Kathleen Alves, Queensborough Community College – Women in comic novels and medical texts
Is there a link between historical medical texts and fictional texts?
Kathleen Alves, assistant professor of english at Queensborough Community College, explores this fascinating questions through a feminist lens.
Kathleen Tamayo Alves is an Assistant Professor at Queensborough Community College of The City University of New York, where she teaches literature and composition. She holds an M.A. and a D.A. in English from St. John’s University. Her research centers on eighteenth-century literature and culture, biopolitics, and literary history. She has published and presented portions of her book-length project, Body Language: Medicine and the Eighteenth-Century Comic Novel.
Women in comic novels and medical texts
Feminists have rejected biologically determinist arguments fully realized in the great clinical revolution of the nineteenth century. Medical and scientific claims of the fixity of gender and the inherent weakness of women saturated the cultural imagination of the time, including literary representations of women. Does imaginative works of fiction reinforce this patriarchal project? Would we see the germs of such thinking in the eighteenth century? My work seeks to answer this question, exploring how the female body in comic works is expressed through the discursive constructs of Enlightenment medicine.
But what links works of fiction and medical texts? First, both draw from previous traditional modes. The novel can be traced to medieval romances and Enlightenment medicine continued to apply Galenic and Hippocratic principles in diagnosis and treatment. Second, both forms presuppose a dialogic relationship with their audience who seek a somatic response: Readers laugh at the humor inherent in comic fiction and patients solicit medical practitioners’ opinions for the proper course of treatment. Third, both seek to shape the structural discourse in which they occupy to better define its limitations and virtues. In the early novel, authors worked towards a narrative process to contain generic elements for coherence and credibility. The difference of ethos and style is evident, for example, between the coarse underworld of crime narrated in the episodes of Daniel Defoe’s Moll Flanders, and the domestic drama told through sustained epistolary narrative in Samuel Richardson’s Pamela.
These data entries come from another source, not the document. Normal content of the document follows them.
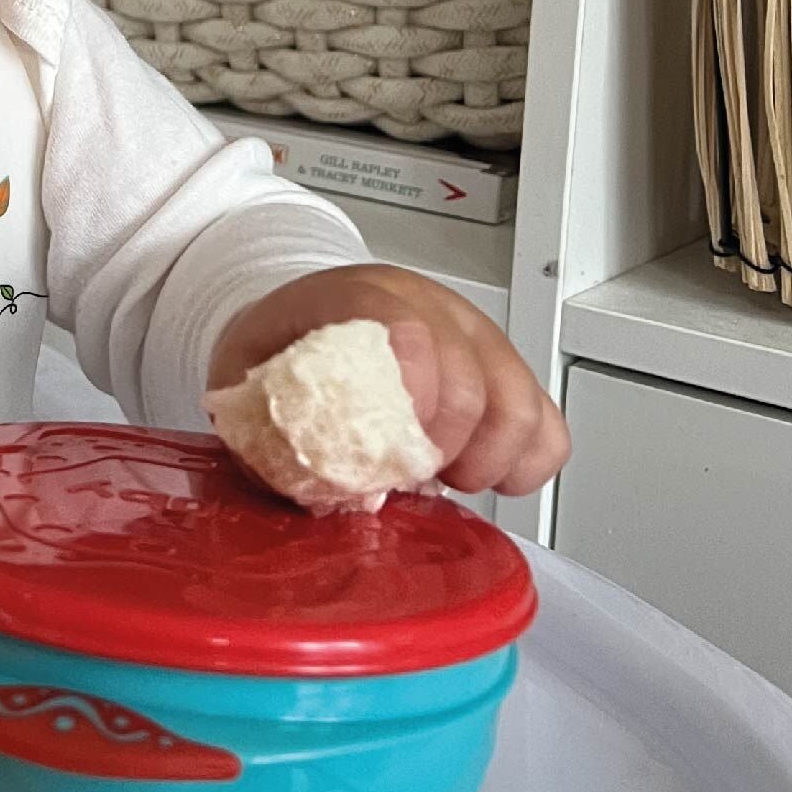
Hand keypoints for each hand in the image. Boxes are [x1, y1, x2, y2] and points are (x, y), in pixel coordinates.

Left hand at [208, 263, 568, 497]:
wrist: (306, 317)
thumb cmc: (280, 350)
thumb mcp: (244, 379)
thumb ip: (266, 434)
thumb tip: (318, 494)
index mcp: (355, 297)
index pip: (401, 325)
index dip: (411, 389)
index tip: (397, 448)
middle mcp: (428, 307)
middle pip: (469, 379)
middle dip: (441, 449)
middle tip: (406, 478)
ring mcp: (476, 336)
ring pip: (519, 404)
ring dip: (485, 461)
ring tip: (442, 477)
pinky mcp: (506, 369)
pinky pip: (547, 424)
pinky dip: (525, 463)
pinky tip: (481, 475)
Likewise, the physical sciences continued to develop a specialized language to systematize and to classify the human body to render its mechanisms intelligible. For instance, iatromechanists and iatrochemists depended on completely different systems to explain the body’s operations. The loci of these intersections of the literary and the medical, I believe, bring different methodological approaches into confrontation with one another. Scientific discourse has centrally contributed to the construction and representations of the female body, especially in an age when scientific practice was almost exclusively male. The interface between the history of medicine and the history of women can be seen in these intersections.